Herbst auf Formazzora

Carissimi

Da sitze ich nun im warmen Büro. Hinter mir knistert der Holzofen und wenn ich aus dem Fenster schaue, sehe ich „La Froda“, unseren Wasserfall, der bei diesem Regen tost und tobt. Meine Gedanken gehen Richtung Formazzora. Ob es da wohl schon schneit? Sicherlich sind die Murmeltiere schon am schnarchen, die Disteln ausgetrocknet, die Lärchen ohne Nadeln und das schöne silbrige Moos am Boden. Und dann die Tannzapfen, mammamia, dieses Jahr sind es sooo viele. Cristiano’s Onkel, der Zio Beppie, pflegte immer zu sagen: „Viele Tannzapfen, viel Schnee“. Mal sehen, ob diese Tessiner Bauernregel auch für diesen Winter zutrifft.

Wenn man mit einem Bauern verheiratet ist, lernt man, mit den Jahreszeiten zu leben. Und man lernt, diese zu schätzen und zu geniessen. Die daraus resultierenden, eigenen Produkte sind folglich unser ganzer Stolz.

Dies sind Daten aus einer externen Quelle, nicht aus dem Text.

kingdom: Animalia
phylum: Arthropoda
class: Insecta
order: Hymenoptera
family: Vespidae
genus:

Und vielleicht können Sie nun nachvollziehen, wieso ich so gerne für die Alpe Formazzora schreibe, wieso ich so stolz auf das Personal, die Boggesi und die ganze Alp bin. So, bevor ich nun noch sentimental werde,  gehe ich „la merenda“ (das Zvieri) zubereiten, unser Sohn und seine Freundin kommen nämlich. Ich werde ihnen heisse Maroni, ein tolles Stück „Lardo“ (Speck/Schmalz), einen wunderbaren Irish-Afternoon-Tea und natürlich ein grosses Stück Formazzora auftischen. Was will man mehr? Ich jedenfalls bin happy und werde diesen trüben Herbst-Tag aus vollen Zügen geniessen.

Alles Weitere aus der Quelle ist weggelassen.